WHAT THIS TASK INVOLVES —
For each line below that holds the string "records", add one to a tally; report that tally alone.

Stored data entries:
■ ■ ■ ■
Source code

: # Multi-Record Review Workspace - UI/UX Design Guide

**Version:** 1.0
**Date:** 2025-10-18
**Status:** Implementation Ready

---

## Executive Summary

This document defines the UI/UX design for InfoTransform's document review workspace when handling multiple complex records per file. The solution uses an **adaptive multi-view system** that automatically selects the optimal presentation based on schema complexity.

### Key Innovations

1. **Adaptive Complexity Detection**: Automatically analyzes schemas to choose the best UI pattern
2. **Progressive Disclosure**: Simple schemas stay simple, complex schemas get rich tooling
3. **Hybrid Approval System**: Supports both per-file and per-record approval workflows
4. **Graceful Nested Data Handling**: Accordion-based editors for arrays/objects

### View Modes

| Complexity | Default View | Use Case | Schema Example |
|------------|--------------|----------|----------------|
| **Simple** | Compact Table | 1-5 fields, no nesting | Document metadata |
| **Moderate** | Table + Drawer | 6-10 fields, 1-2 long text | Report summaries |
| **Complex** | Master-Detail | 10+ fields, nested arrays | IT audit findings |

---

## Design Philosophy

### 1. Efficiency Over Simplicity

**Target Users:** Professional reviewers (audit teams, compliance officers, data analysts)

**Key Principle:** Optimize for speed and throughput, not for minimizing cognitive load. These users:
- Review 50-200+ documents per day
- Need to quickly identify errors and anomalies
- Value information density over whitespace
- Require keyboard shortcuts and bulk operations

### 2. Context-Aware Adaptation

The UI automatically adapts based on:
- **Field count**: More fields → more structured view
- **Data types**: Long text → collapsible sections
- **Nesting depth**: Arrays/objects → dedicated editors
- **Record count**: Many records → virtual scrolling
■ ■ ■ ■
OUTPUT OF THE EXERCISE —
2